Reporting from The Appeal in December revealed that, according to over 66 hours of body camera footage from the night of May 29, the police abused and terrorized demonstrators far beyond what had been previously documented. Despite the ensuing uproar, Walsh vetoed legislation from the council that would have restricted police use of force, a decision that Wu at the time called “an insult to the activism and organizing that defined 2020, and falls far short of the transformational leadership that Boston deserves.” The force’s top job has also seen tumult. Commissioner William Gross retired at the end of January; his replacement, Dennis White, lasted less than three days before he was placed on leave over allegations of domestic abuse. Superintendent-in-Chief Gregory Long is now acting commissioner.   

In addition to wanting to divert 911 calls about unhoused people and mental health issues to public health professionals, Wu aims to address the racial divide in how Bostonians are treated by police; she is calling on city government to “take concrete steps to dismantle racism in law enforcement by demilitarizing the police, banning weapons like tear gas and rubber bullets and practices like no-knock warrants that endanger our residents of color.” It’s part of what the councilor told The Appeal is her intersectional approach to racial justice and the problems facing residents.

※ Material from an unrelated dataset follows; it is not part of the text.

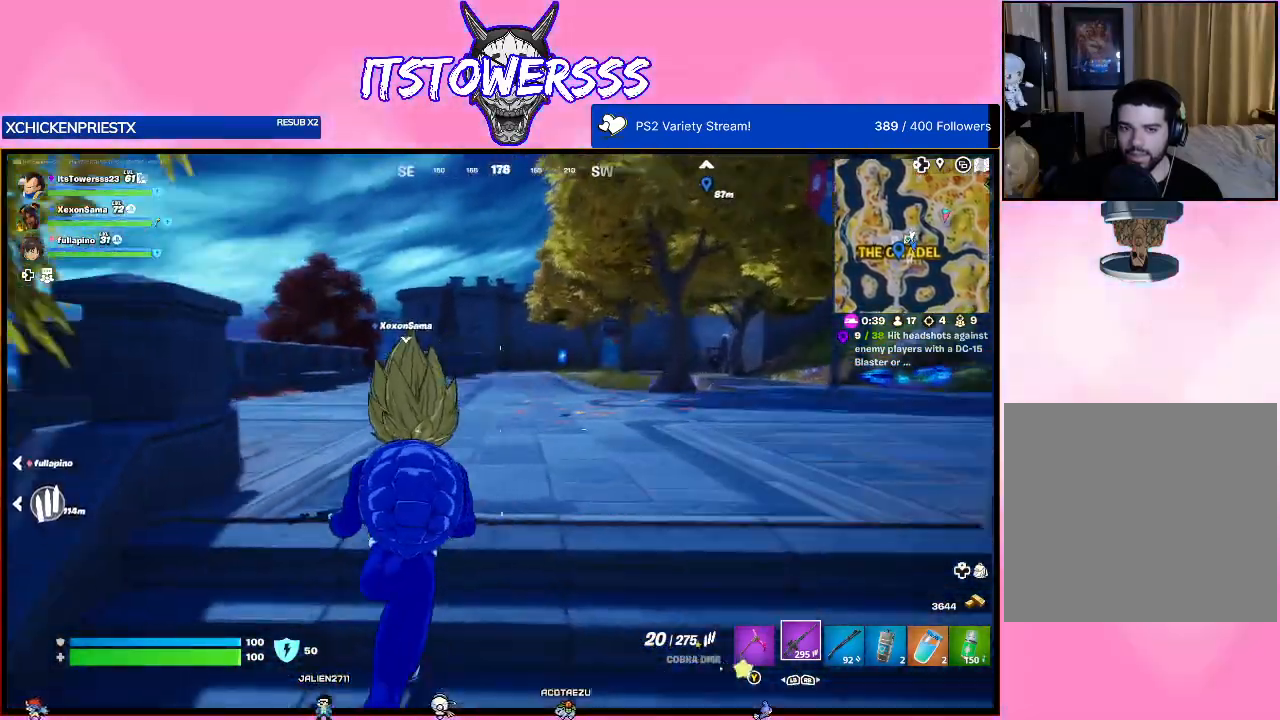
{"buttons": [], "left_stick": "up-left", "right_stick": "center", "events": [[33, "left_stick", "center"], [350, "left_stick", "left"], [383, "right_stick", "center"], [417, "left_stick", "up-left"]]}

If Wu wins the Sept. 21 primary, and then the mayoral race on Nov. 2, she’ll become the city’s first elected woman and person of color to hold the top spot. (Kim Janey, City Council president, is poised to become the first woman in the office once she takes over for Walsh pending his confirmation.) Wu’s position as a prominent woman of color on the council gives her leadership and advocacy added weight, said environmental advocate Rickie Harvey, a steering team member for the Boston Clean Energy Coalition. Wu’s election as the first Asian American woman to serve on the council was “groundbreaking,” Harvey said, and an example of the changes that have occurred in the city’s politics over the last eight years. 

“Today we almost take for granted her undeniable successes: She’s authored more than half of all the ordinances passed in her years on the council, was the top at-large vote-getter twice, and was the first woman of color to serve as council president,” Harvey told The Appeal. “Today it is easy to forget the mostly male, and mostly white, world of Boston politics that existed when Michelle entered it.”

Cohn, the Boston-based activist, told The Appeal that he hoped Wu would be the kind of leader who would take what he described as Boston’s long mayoral history of political stagnation and radically change it for the better as she did on the council. That requires walking away from the kind of politics practiced by Walsh—though Wu has made little secret of the fact that she plans on being a different leader than the departing incumbent.

“One of my biggest critiques of Marty Walsh’s tenure has been an inability to imagine how the city’s future could look anything other than incrementally different from its path,” said Cohn. “I think Michelle has been willing to seriously engage in the visioning and execution to provide an alternative.”

No matter who wins the election, Boston’s next mayor, like others around the country, will have to figure out what recovery from the COVID-19 crisis looks like. 

“Boston is a city that has everything we need to solve these challenges,” Wu told The Appeal. “We have the resources. We have the activism, we have the ideas. We just need the urgent leadership that lifts up our communities.”